**Lesetext**

%%

Bohuslav Sobotka  (Foto: ČTK)
Nur zwei Spitzenplätze bei den Wahlen zu den 14 Regionalverwaltungen, und auch nur zwei von 27 Mandaten in den Ergänzungswahlen zum Senat – das ist das bescheidene Ergebnis der Sozialdemokraten aus den jüngsten Urnengängen. Und damit kann sich die führende Regierungspartei nur schwerlich abfinden. Das machte Premier und Parteichef Bohuslav Sobotka dann auch klar, als er vor die Medien trat:

„Wir müssen offen darüber diskutieren, wie wir unsere Arbeit für die Bürger verbessern und wie wir es besser verkaufen könnten, was die Sozialdemokraten in der Regierung für die Bürger leisten. Die Ergebnisse unserer Partei bei den beiden Wahlen sind auch ein Grund dafür, offen zu diskutieren, wie wir unser Handeln verbessern können.“

Milan Chovanec  (Foto: Martin Svozílek,  Archiv des Tschechischen Rundfunks)

%%

**Aufgabe A**
Wie viele der 27 Mandate in den Ergänzungswahlen zum Senat haben die Sozialdemokraten laut dem Lesetext gewonnen?
**Aufgabe B**
Schreiben Sie aus dem Lesetext die Stelle von „Nur zwei Spitzenplätze“ bis einschließlich „des Tschechischen Rundfunks)“ wortgetreu ab.
**Aufgabe C**
Führen Sie den Text über das Wahlergebnis der Sozialdemokraten im Anschluss an seine letzte Zeile weiter.
Die Datensätze stammen aus einer anderen Quelle als der Lesetext.

**Bereitgestellte Datensätze**
%%

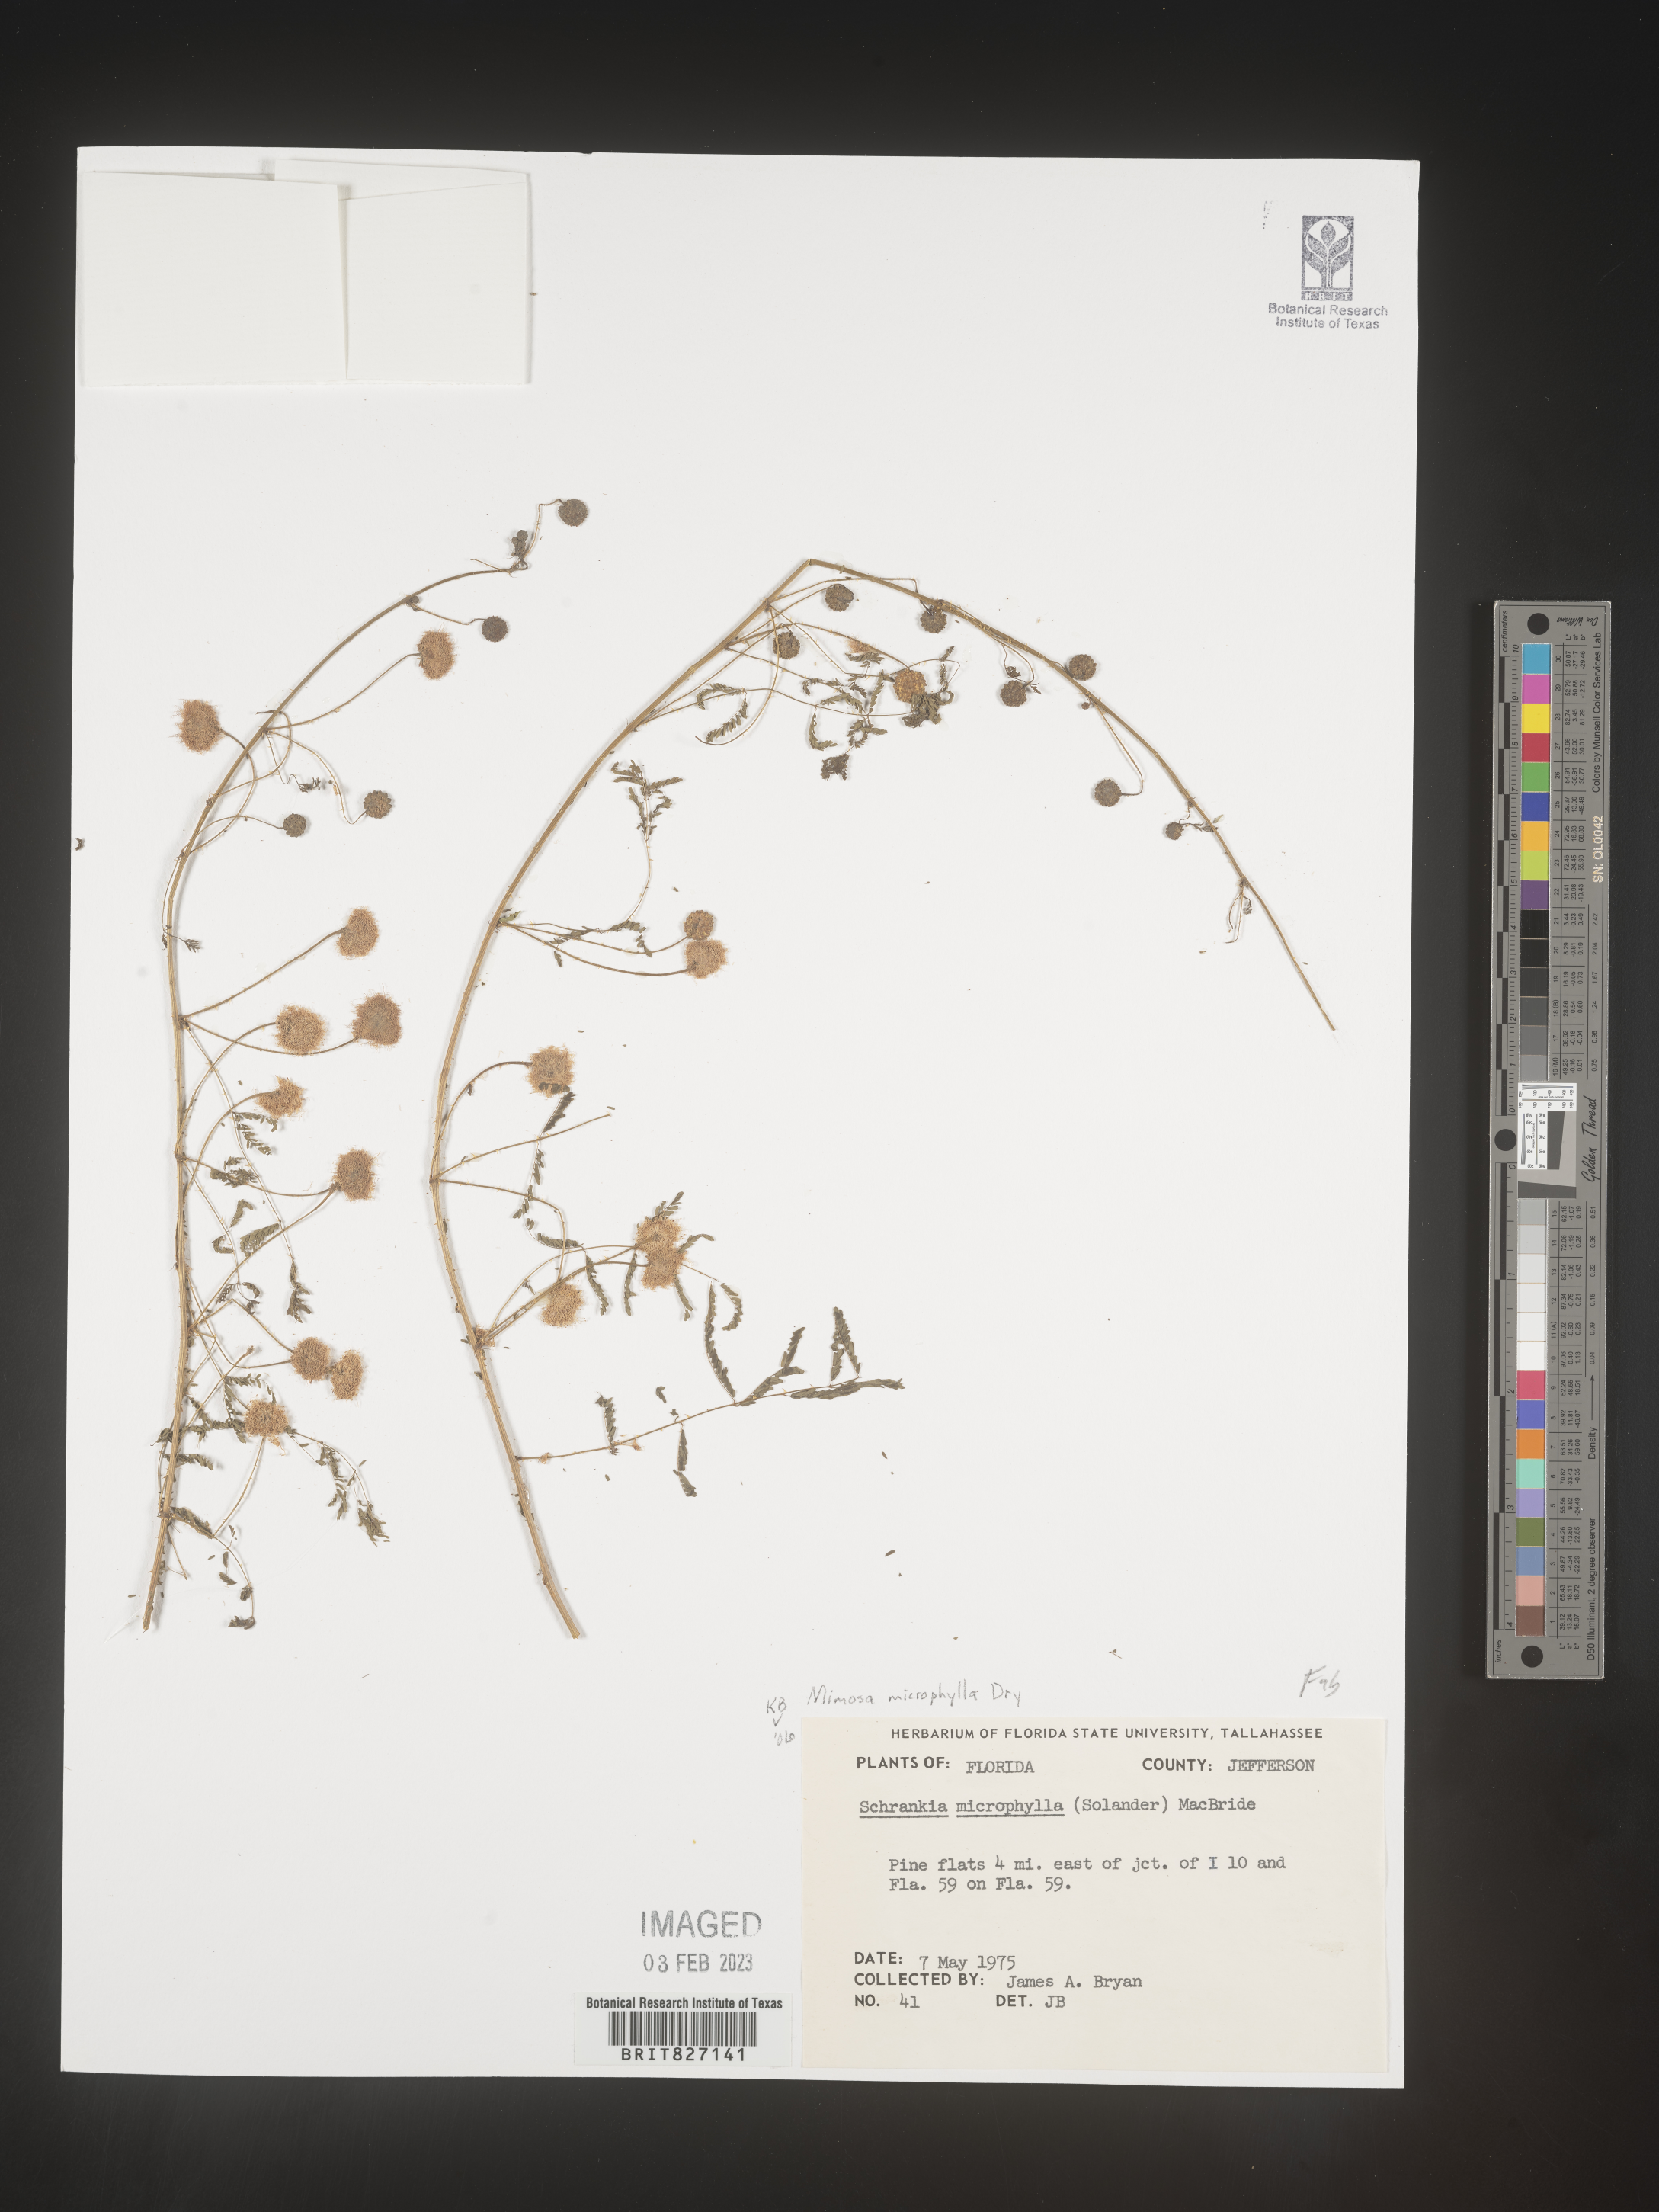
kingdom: Plantae
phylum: Tracheophyta
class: Magnoliopsida
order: Fabales
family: Fabaceae
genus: Mimosa
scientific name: Mimosa quadrivalvis
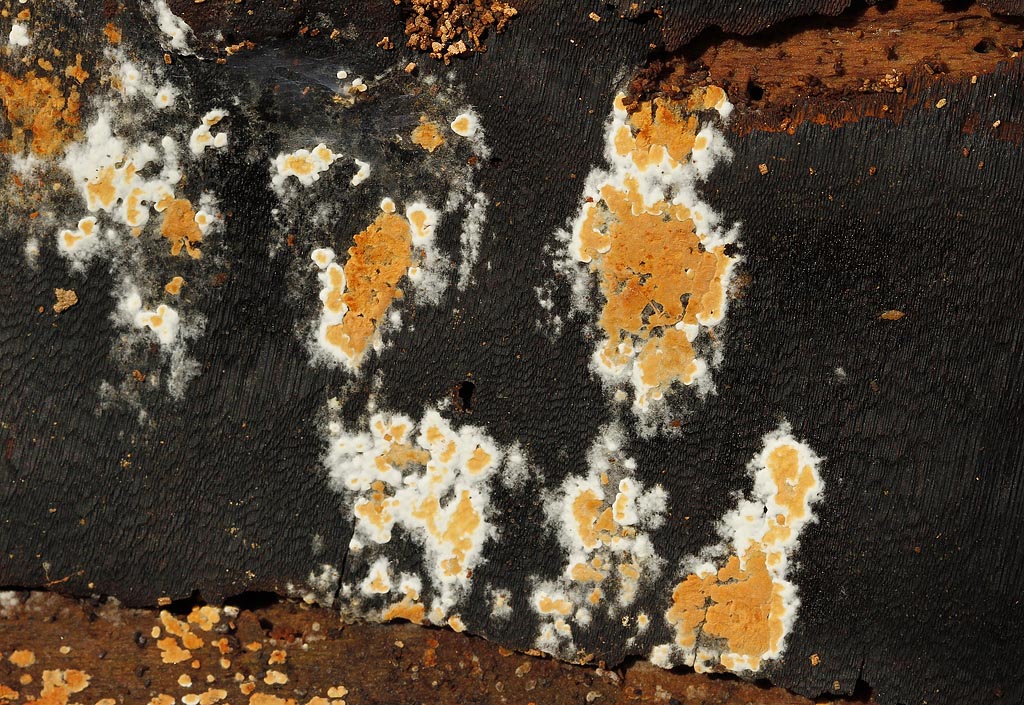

%%

**Antwort A**
Zwei.

**Antwort B**
Nur zwei Spitzenplätze bei den Wahlen zu den 14 Regionalverwaltungen, und auch nur zwei von 27 Mandaten in den Ergänzungswahlen zum Senat – das ist das bescheidene Ergebnis der Sozialdemokraten aus den jüngsten Urnengängen. Und damit kann sich die führende Regierungspartei nur schwerlich abfinden. Das machte Premier und Parteichef Bohuslav Sobotka dann auch klar, als er vor die Medien trat:

„Wir müssen offen darüber diskutieren, wie wir unsere Arbeit für die Bürger verbessern und wie wir es besser verkaufen könnten, was die Sozialdemokraten in der Regierung für die Bürger leisten. Die Ergebnisse unserer Partei bei den beiden Wahlen sind auch ein Grund dafür, offen zu diskutieren, wie wir unser Handeln verbessern können.“

Milan Chovanec  (Foto: Martin Svozílek,  Archiv des Tschechischen Rundfunks)

**Antwort C**
Aus den ersten Statements in dieser Debatte aber ist bereits herauszuhören, dass sich die Sozialdemokraten vorerst nicht einig sind, welche Richtung sie denn nun einschlagen sollen auf dem Weg zu den Parlamentswahlen. So plädierte Innenminister und Vizeparteichef Milan Chovanec dafür, wieder enger an den ehemaligen Parteichef und heutigen Präsidenten Miloš Zeman heranzurücken. Wohl auch deshalb, weil der umtriebige Staatsmann in der Bevölkerung einen vergleichsweise hohen Zuspruch genießt. Chovanec zufolge könne seine Partei von einem Schulterschluss mit Zeman nur profitieren, und das, obwohl der Ex-Sozialdemokrat seiner ehemaligen Partei eher wiederholt in den Rücken fiel als ihr zu helfen. Politologe Lukáš Jelínek warnt deshalb von einer solchen Allianz, auch weil der Präsident ziemlich unberechenbar sei:

Andrej Babiš  (Foto: Martin Svozílek,  Archiv des Tschechischen Rundfunks)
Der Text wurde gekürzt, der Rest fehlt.